Should the FDA eventually approve inclisiran for the US market, and with the current availability of monoclonal antibodies, Nambi and Agha speculate that the threshold for treating LDL cholesterol pharmacologically may change. “We already have data that individuals with familial hypercholesterolemia treated from younger ages have long-term reductions in atherosclerosis and ASCVD,” they write. “However, the question that will continue to evolve is at what age and what LDL-cholesterol levels do achievement of very low LDL cholesterol using pharmacological interventions have a favorable risk-benefit ratio and acceptable cost-effectiveness.”

They even point out there are data showing inclisiran has favorable LDL-cholesterol-lowering effects that persist for up to 1 year after an injection, meaning it’s possible the siRNA could be administered once per year, like a flu shot, in patients at moderate risk for ASCVD and twice per year for high-risk patients. “Assuming that inclisiran remains safe in the long term and demonstrates ASCVD risk reduction similar to or better than other PCSK9 inhibitors at an acceptable cost, it could be a game changer,” they write.

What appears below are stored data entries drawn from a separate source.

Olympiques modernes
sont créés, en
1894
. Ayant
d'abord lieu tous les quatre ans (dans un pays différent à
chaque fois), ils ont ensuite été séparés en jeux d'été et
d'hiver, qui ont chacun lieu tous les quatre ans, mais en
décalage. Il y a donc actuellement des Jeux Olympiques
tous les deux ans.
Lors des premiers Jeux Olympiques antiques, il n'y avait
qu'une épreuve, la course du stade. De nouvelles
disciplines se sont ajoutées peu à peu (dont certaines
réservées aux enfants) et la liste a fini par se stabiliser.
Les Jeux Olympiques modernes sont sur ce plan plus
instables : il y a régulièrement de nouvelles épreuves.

A large cardiovascular outcomes study, ORION-4, is ongoing, but it will be several more years before results from that 15,000-patient study will be ready. In that study, which is being led by researchers from the University of Oxford, investigators are looking at whether inclisiran on top of guideline-directed medical therapy lowers the risk of coronary heart disease death, MI, stroke, or urgent revascularization in a broad group of patients with ASCVD.

Wright said that the degree of secondary-prevention benefit with lipid-lowering therapy appears to be mediated predominantly by the amount of LDL-cholesterol-lowering, making inclisiran an promising agent for reducing hard clinical events. “However, it’s really an assumption,” he said. “ORION-4 is testing the hypothesis and will better answer it. I would say I’m optimistic inclisiran will reduce cardiovascular events, but I believe strongly in equipoise and the ORION-4 trial and believe it should be the final word.”